Hi, All.
So I have this gig building a cathodoluminescence system for use in electron microscopes. It needs a programmable-gain amp with about 0.2 dB steps, low noise, and a bandwidth of > 40 MHz.
A previous voltage-controlled amp board for a biomed customer used a
256-step dpot and a power-of-two PGA made from a 74HC4051 MUX and a resistor string. Except at the very lower limit, the dpot's attenuation is never more than 6 dB, which helps the noise a lot.A little Cortex M0+ (LPC804) measures the control voltage and sets the dpot and PGA. It has a calibration loop that executes in a second or so at boot-up, so everything is kept relatively copacetic and accurate.
Thing is, its BW is limited to less than 1 MHz by the dpot, and depends on the dpot setting, so there's no straightforward way of compensating. Thus there's no way it's ever getting to 40 MHz.
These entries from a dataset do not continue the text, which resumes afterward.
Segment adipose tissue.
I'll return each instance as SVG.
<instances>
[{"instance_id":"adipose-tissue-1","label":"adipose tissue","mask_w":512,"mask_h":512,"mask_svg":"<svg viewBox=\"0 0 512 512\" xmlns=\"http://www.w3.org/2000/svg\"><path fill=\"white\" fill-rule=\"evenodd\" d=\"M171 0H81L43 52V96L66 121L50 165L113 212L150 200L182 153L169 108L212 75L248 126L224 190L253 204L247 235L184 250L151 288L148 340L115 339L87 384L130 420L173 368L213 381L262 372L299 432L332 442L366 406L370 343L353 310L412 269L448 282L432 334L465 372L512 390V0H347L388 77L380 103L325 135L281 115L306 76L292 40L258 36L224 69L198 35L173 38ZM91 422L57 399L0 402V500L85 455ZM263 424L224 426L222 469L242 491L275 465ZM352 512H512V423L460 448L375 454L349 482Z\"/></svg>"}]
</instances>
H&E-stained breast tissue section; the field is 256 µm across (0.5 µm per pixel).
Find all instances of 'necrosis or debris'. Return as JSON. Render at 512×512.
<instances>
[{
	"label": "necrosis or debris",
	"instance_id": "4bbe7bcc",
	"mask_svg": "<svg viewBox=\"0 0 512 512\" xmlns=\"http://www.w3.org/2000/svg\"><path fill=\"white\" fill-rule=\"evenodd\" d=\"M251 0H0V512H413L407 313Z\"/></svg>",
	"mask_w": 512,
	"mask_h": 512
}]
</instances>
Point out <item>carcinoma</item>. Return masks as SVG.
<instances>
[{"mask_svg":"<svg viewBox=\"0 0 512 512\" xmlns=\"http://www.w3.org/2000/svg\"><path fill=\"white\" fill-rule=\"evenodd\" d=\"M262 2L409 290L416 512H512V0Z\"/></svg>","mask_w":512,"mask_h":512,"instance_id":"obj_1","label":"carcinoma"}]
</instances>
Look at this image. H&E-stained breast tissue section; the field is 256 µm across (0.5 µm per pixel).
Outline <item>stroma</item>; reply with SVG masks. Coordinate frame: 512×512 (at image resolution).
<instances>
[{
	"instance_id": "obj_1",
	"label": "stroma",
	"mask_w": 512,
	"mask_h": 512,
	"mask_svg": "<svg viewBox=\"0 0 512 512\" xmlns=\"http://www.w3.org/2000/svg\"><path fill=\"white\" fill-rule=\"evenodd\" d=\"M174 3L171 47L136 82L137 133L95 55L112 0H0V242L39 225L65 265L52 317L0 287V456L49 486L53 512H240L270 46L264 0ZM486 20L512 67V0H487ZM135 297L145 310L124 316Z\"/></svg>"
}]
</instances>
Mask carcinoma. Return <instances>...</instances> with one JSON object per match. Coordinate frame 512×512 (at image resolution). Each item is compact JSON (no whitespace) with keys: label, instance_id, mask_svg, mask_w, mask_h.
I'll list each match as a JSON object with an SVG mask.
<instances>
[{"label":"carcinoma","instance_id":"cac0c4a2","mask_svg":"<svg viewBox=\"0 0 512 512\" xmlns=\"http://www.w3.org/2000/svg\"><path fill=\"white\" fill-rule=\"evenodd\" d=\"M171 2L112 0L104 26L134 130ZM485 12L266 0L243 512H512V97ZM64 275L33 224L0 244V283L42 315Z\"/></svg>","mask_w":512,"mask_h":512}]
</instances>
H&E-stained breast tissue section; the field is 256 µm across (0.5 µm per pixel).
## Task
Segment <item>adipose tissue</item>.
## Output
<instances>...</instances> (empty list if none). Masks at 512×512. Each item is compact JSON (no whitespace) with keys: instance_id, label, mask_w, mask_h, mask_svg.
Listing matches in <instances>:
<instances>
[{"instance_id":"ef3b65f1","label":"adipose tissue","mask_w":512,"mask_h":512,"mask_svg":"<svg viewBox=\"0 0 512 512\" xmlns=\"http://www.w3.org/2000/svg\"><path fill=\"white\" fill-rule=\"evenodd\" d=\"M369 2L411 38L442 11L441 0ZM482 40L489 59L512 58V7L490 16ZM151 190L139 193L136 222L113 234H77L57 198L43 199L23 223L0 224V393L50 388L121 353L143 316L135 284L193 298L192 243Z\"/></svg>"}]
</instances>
For this one, I wanted to use a distributed attenuator--an RC ladder network with switches in the shunt legs, like this:
In 0-*--Rser1---*---...---*--RserN---* ---------*---0 Out | | | | | *--Cpar1---* *--CparN---* Cload | | | *-----* *-----* GND | | | | Rsh1 Csh1 RshN CshN | | | | | | | | *-----* *-----* | | | | SWITCH Csw SWITCH Csw | | | | Rsw | Rsw | | | | | *-----* *-----* | | GND GND
The math for this is fairly ugly, so I coded up a smallish C++ program to optimize it, using the Nelder-Mead downhill simplex method (amoeba in Numerical Recipes, 2nd Ed.).
The penalty function for the optimizer is a linear combination of the accuracy of the steps (mean error over frequency) and the rolloff, with an adjustable constant setting the balance.
Turns out that with fairly garden-variety CMOS bus switches (5 ohms, 3.5 pF Coff) I can do a 4-bit distributed 0-6 dB attenuator with RMS error of a couple of tenths of a percent over the whole range. (There are better ones, but few I know of work above 3.6 V.)
I made some effort to include realistic strays in the analysis, so I expect it to work pretty well.
Fun.
Cheers
Phil Hobbs
(If anybody has a similar problem, I'll happily share the code.)